Mary Linder became advisor to Omicron Psi in 2009 — then a One Star Chapter with only three active members — and she spent her first five years learning as much about Phi Theta Kappa as she could. Omicron Psi won its first international Hallmark Award in 2014 for its College Project.

More success followed in 2015, with three international awards and member Elizabeth Taylor being elected to International Office. In 2016, the chapter won the same awards as the previous year. In 2017, it received four international awards and was named runner-up to Most Distinguished Chapter.

“There’s an equalizing force in the fact that we start over each year with new officers and members, as well as new projects,” Mary said. “And when you are competing against other amazing chapters, nothing is guaranteed.”

Omicron Psi is very intentional in its approach to Honors in Action and College Projects. Discussions about the Honors Study Topic begin mid-spring during weekly chapter meetings, and the research team is identified by the end of spring.

This is also around the time that new chapter officers are selected and installed, so two leadership trainings and orientations are held during the summer where officers learn about strengths-based leadership and Phi Theta Kappa, while also setting goals and planning the calendar.

A special tradition to inspire fellowship among new officers is “Fried Chicken Fellowship,” which Rebecca hosts in her home for the new officers and their families. She cooks a homemade Southern-style dinner, and they play games.

“This is beneficial for many reasons,” she said. “It permits us to put aside our study and work projects and have a little fun, but it also is a good time to bring our families so they can learn why we care so much about our involvement in Phi Theta Kappa.”

The officer and research teams meet weekly throughout the summer to plan research and discuss findings. Advisors also provide specific training on Honors in Action as a process and discuss the rubric for the Hallmark Awards submission, which helps the team focus on their journaling.

They also attend Honors Institute and the Texas Honors Institute.

“This has been pivotal in our understanding of the Honors Study Topic, the Honors in Action process, and Hallmark Award application writing,” chapter co-advisor Dr. Molly Harris said.

Teams aim to complete research during the summer so they can focus on the project’s action component in the fall. In 2017-18, Omicron Psi focused on the barriers to Internet access in nations around the world. (Read about it on page 10 of Civic Scholar: Phi Theta Kappa Journal of Undergraduate Research.)

The College Project was to plan and execute the launch of a new campus-wide initiative linked to “Life Activated,” a community program that creates opportunities for healthier living in mind, body, and soul — which is directly related to student success and employee productivity.
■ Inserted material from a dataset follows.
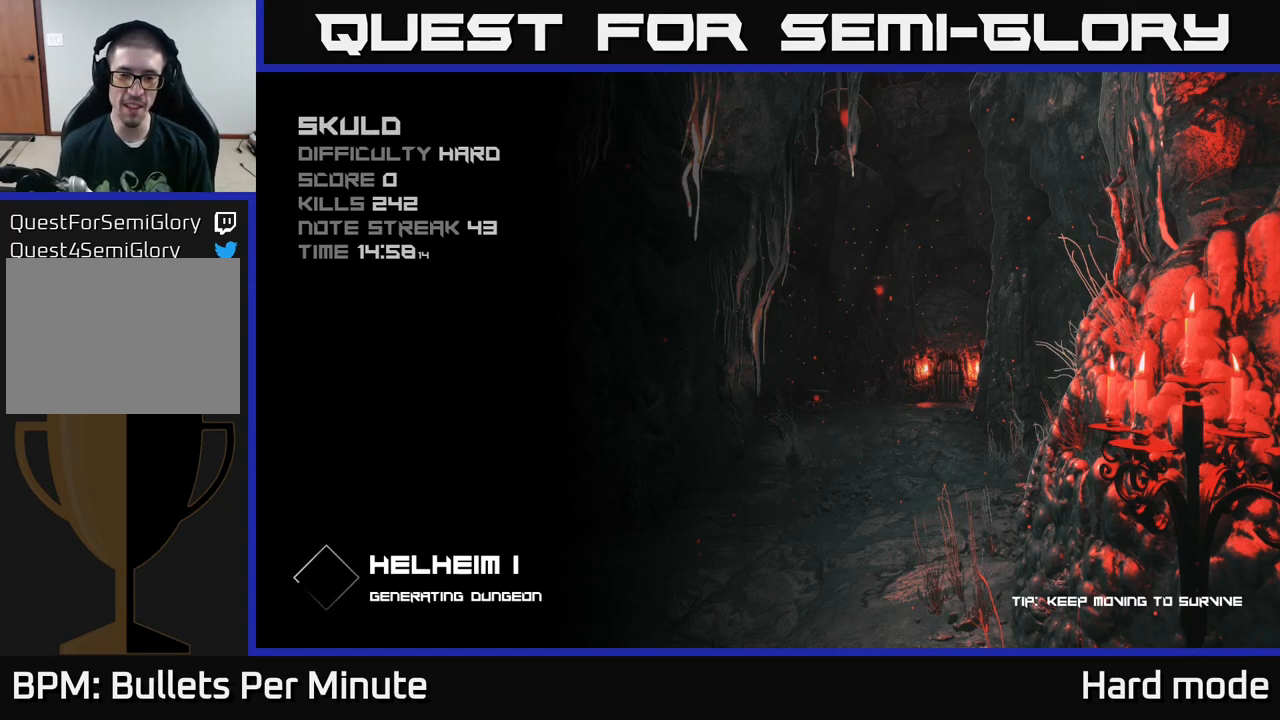
{"buttons": [], "left_stick": "center", "right_stick": "center", "events": [[133, "left_stick", "center"]]}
The chapter coordinated with several organizations and departments on campus to identify and develop the program.

This cooperation with other campus organizations has benefited the chapter in many ways. Because of the chapter’s close ties to the International Students Office in particular, Omicron Psi’s membership is now more diverse than the campus population.
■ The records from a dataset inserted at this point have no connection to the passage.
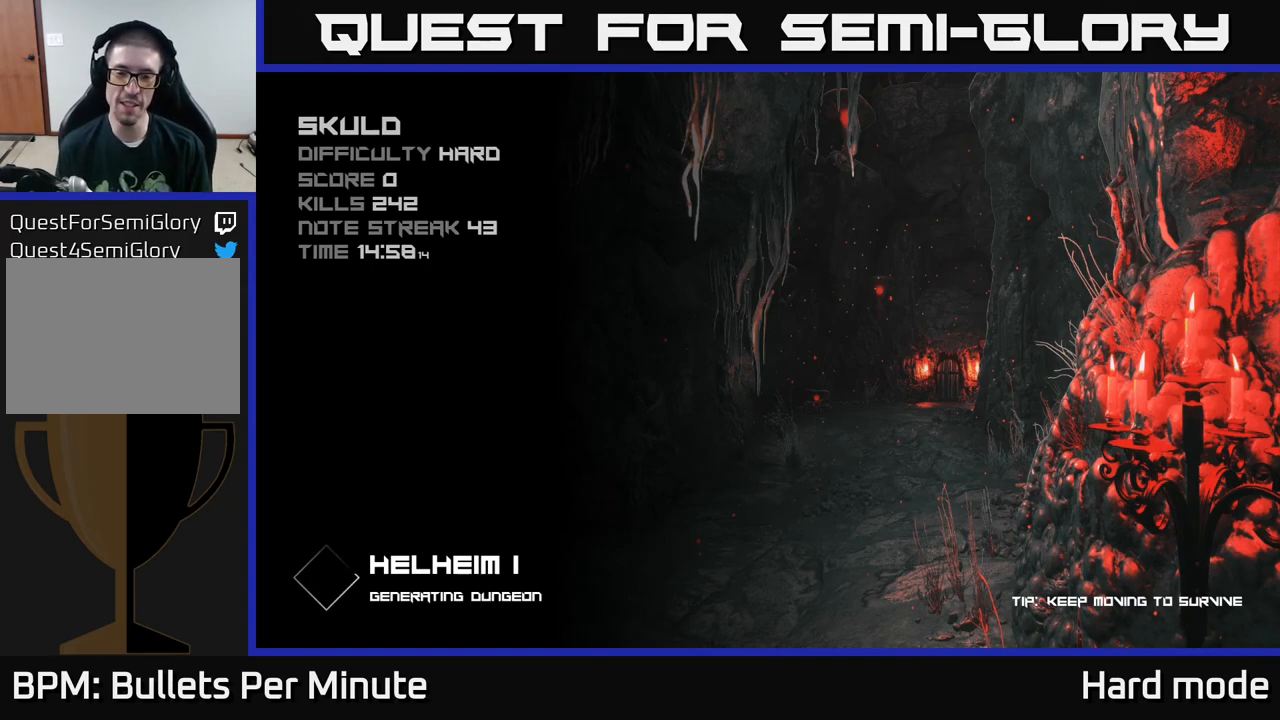
{"buttons": [], "left_stick": "center", "right_stick": "center", "events": [[400, "left_stick", "up"], [500, "left_stick", "center"]]}
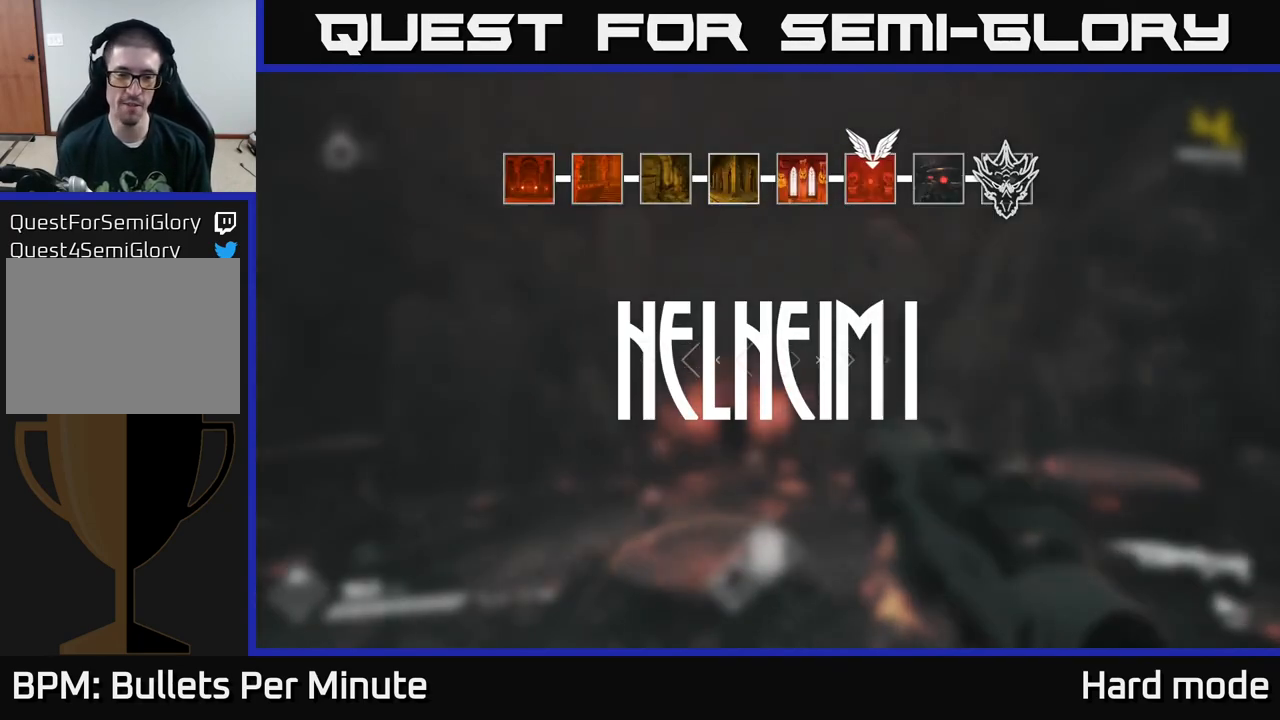
{"buttons": [], "left_stick": "center", "right_stick": "center", "events": [[333, "left_stick", "up"], [483, "left_stick", "center"]]}
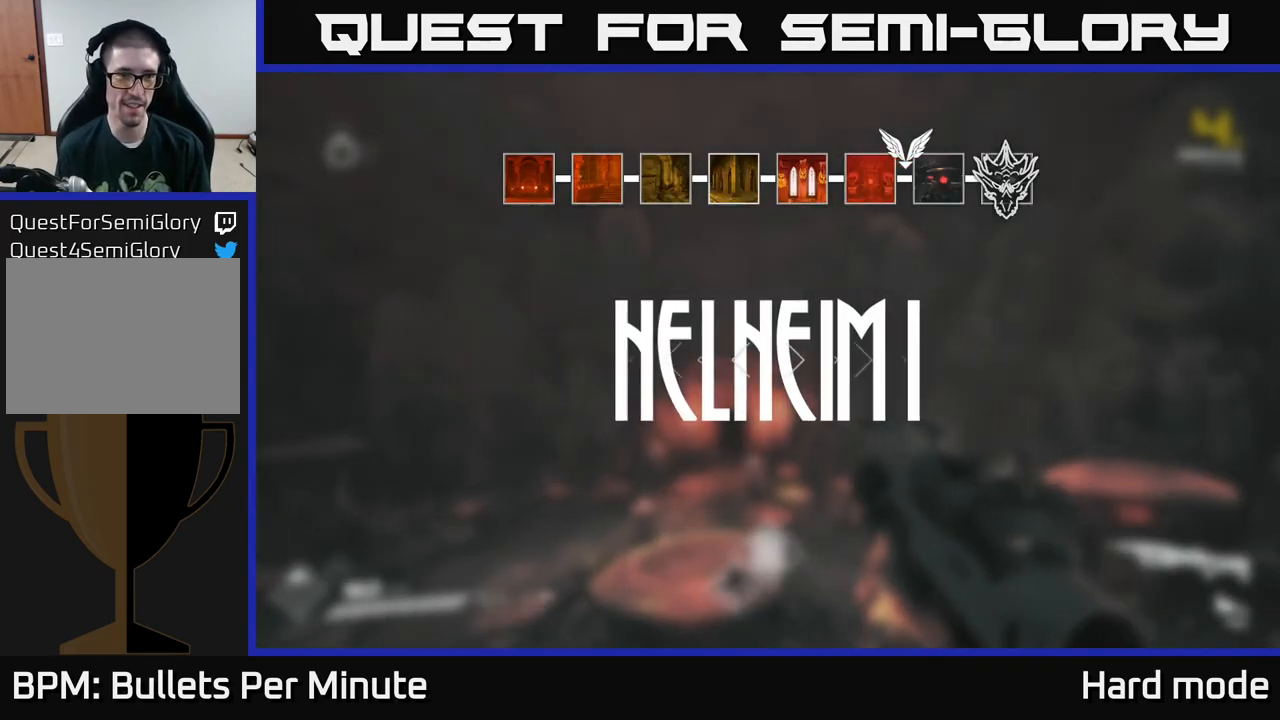
{"buttons": [], "left_stick": "up", "right_stick": "center", "events": [[350, "left_stick", "up"]]}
“This has created an environment where our rural Texas students are exposed to diverse perspectives, cultures, and practices,” Molly said. “Because of the global perspective of our Honors in Action Projects, open dialogue has provided tremendous learning opportunities.”

These opportunities are what drew chapter secretary Brittani Welch to Omicron Psi and Phi Theta Kappa. As a non-traditional student, she was looking for a way to get more involved and make her mark on campus and in the wider community.

When she saw that the chapter sponsored the college’s food pantry, she knew she’d made the right decision. Conducting successful research, partnering with community business leaders, and connecting with a diverse population of students are just a few of the lessons she will take with her to Texas Woman’s University this summer.

“I want to change the world and help others in making our community a better place for all people, and Phi Theta Kappa is doing that,” she said. “Grayson College, like many other community colleges, is where our future is being built. Community colleges are places for everyone and where anything is possible.”